En los problemáticos días que vive Europa, y buena parte del mundo, seguimos orientando la política económica al corto plazo, descuidando las consecuencias que tendrá mañana. Es lo que sucede, por ejemplo, con el asunto de los eurobonos, o con las compras de deuda pública por parte del BCE. Otro claro ejemplo es que los políticos, una vez que la burbuja ha reventado ante sus narices y se encuentran con un Estado enorme e insostenible, siguen sugiriendo que la salida no pasa por reducir su tamaño hasta que podamos, al menos, permitírnoslo. Argumentan que, aunque se puedan recortar algunos gastos "superfluos", el grueso del desajuste contable (valiente eufemismo para evitar decir despilfarro) queda cubierto por subidas de impuestos. Las inevitables consecuencias llegarán a medio plazo. Con más impuestos la gente tendrá menos dinero. Consumirá e invertirá menos. Y la depresión económica durará más tiempo. Pero, de momento, nuestros políticos se pueden seguir dando el gustazo de ahorrarse el esfuerzo.
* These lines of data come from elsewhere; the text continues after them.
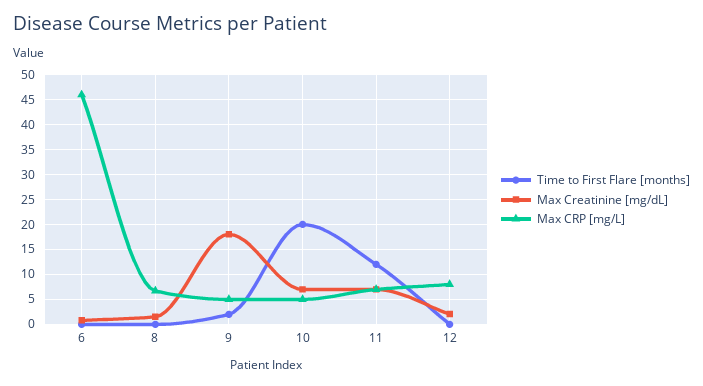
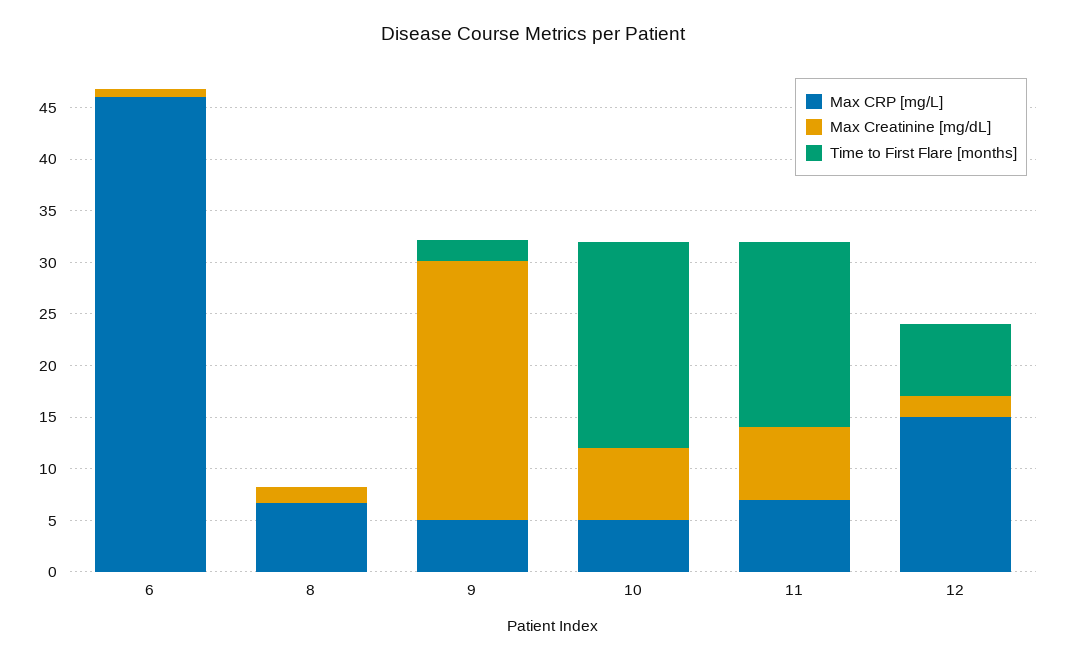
  {
    "Time to First Flare [months]": {
      "6": 0,
      "8": 0,
      "9": 2,
      "10": 20,
-     "11": 12.5,
+     "11": 18,
-     "12": 0
+     "12": 7
    },
    "Max Creatinine [mg/dL]": {
      "6": 1,
      "8": 2,
-     "9": 17.5,
+     "9": 25,
      "10": 7,
      "11": 7,
      "12": 2
    },
    "Max CRP [mg/L]": {
      "6": 46,
      "8": 7,
      "9": 5,
      "10": 5,
      "11": 7,
-     "12": 7.5
+     "12": 15
    }
  }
Lo preocupante es que nuestros derrochadores gobernantes y sus mentores keynesianos no se hayan dado cuenta de que el largo plazo no es un concepto remoto. Permanentemente vivimos en lo que ayer era el largo plazo. Es decir, que siempre estamos viviendo las consecuencias de los actos pasados. El problema por el que este vicio se ha institucionalizado, formando una suerte de dictadura del corto plazo, es que el objetivo de nuestros gobernantes es ganar las siguientes elecciones. Si al día siguiente todos estamos muertos, como decía Keynes, no es algo que les preocupe en exceso. Por eso nos sigue pasando como a Oscar Wilde tras su vida de despilfarro: que nos morimos por encima de nuestras posibilidades.